333. largest bst subtree

Given the root of a binary tree, find the largest subtree, which is also a Binary Search Tree (BST), where the largest means subtree has the largest number of nodes.

A Binary Search Tree (BST) is a tree in which all the nodes follow the below-mentioned properties:

• The left subtree values are less than the value of their parent (root) node’s value.
• The right subtree values are greater than the value of their parent (root) node’s value.

Note: A subtree must include all of its descendants.

solutions

preorder recursion w/ validation

We can first check to see if the BST rooted at root is a valid BST (we can do this by propagating valid left and right bounds down the recursion).

The issue with this preorder recursion is that we do a lot of repeated work, as the first call checks every node, but each subsequent call has to recalculate all of those nodes.

# O(n)
def is_valid_bst(self, node, l, r) -> bool:
	if not node:
		return True
	return (
		l < node.val < r
		and self.is_valid_bst(node.left, l, node.val)
		and self.is_valid_bst(node.right, node.val, r)
	)
 
# O(n)
def count_nodes(self, node):
	if not node:
		return 0
	return 1 + self.count_nodes(node.left) + self.count_nodes(node.right)

▶ **Data records**
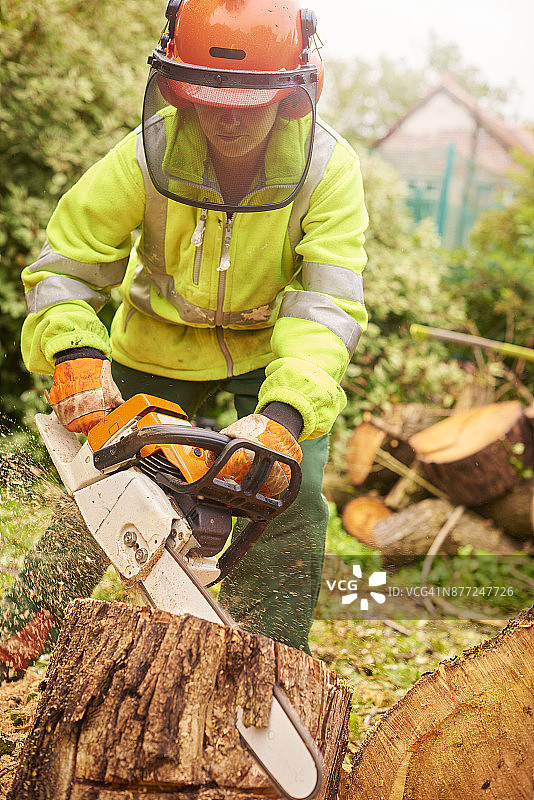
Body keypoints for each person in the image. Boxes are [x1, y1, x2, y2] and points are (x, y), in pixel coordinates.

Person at [0, 0, 368, 679]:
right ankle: (19, 630)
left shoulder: (327, 169)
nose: (228, 116)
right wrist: (76, 351)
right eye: (208, 97)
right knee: (103, 479)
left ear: (292, 97)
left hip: (271, 357)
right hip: (157, 342)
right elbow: (65, 264)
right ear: (175, 85)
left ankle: (274, 660)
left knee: (289, 491)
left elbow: (326, 306)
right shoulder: (151, 149)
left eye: (249, 102)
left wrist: (284, 418)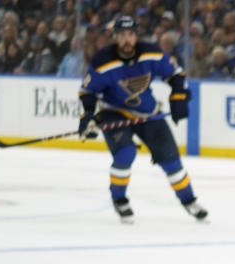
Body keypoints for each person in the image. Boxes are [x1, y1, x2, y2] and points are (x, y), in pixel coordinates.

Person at [78, 15, 207, 223]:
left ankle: (189, 200)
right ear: (115, 37)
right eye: (122, 35)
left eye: (130, 34)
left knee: (171, 160)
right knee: (125, 153)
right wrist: (88, 116)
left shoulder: (151, 53)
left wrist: (178, 96)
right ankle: (119, 199)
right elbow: (88, 91)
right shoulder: (103, 61)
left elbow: (175, 74)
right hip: (114, 112)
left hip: (148, 113)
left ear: (136, 35)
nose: (127, 40)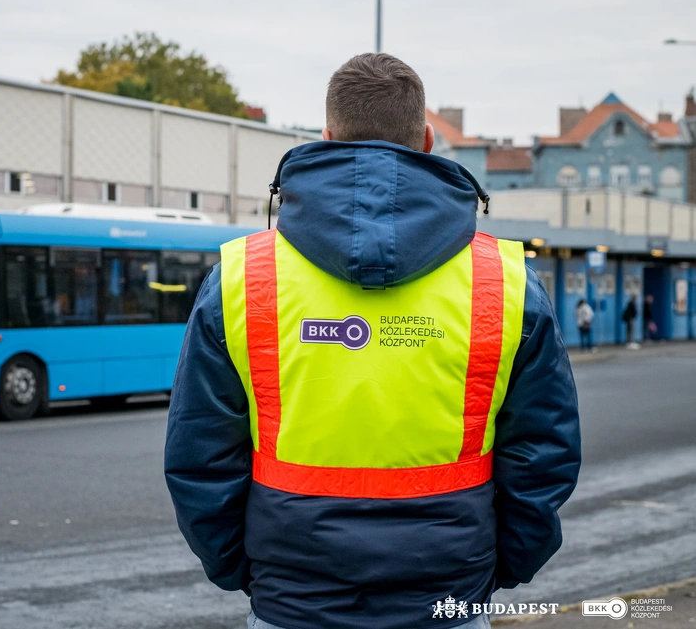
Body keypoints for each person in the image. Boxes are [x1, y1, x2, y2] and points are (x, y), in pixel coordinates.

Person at [165, 53, 581, 629]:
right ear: (427, 141)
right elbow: (544, 454)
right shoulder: (505, 283)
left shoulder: (243, 278)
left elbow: (199, 456)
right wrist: (488, 572)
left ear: (327, 138)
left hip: (293, 597)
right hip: (448, 594)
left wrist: (254, 573)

▶ **What this exercise asks**
a - List every parameter that the function is_valid_bst takes in the largest BST subtree page.
b - Translate the sentence "Note: A subtree must include all of its descendants." from the largest BST subtree page into Spanish.
c - For each statement, answer yes or no according to the largest BST subtree page, and quote the words that decide it.
(i) The preorder recursion approach avoids repeated work.
(ii) "Largest" refers to the subtree with the largest number of nodes.
(iii) In a Binary Search Tree, the right subtree values are less than the parent node's value.

▶ **Solutions below**
a - self, node, l, r

b - Nota: Un subárbol debe incluir a todos sus descendientes.

c -
(i) No: "The issue with this preorder recursion is that we do a lot of repeated work"
(ii) Yes: "where the largest means subtree has the largest number of nodes"
(iii) No: "The right subtree values are greater than the value of their parent (root) node’s value."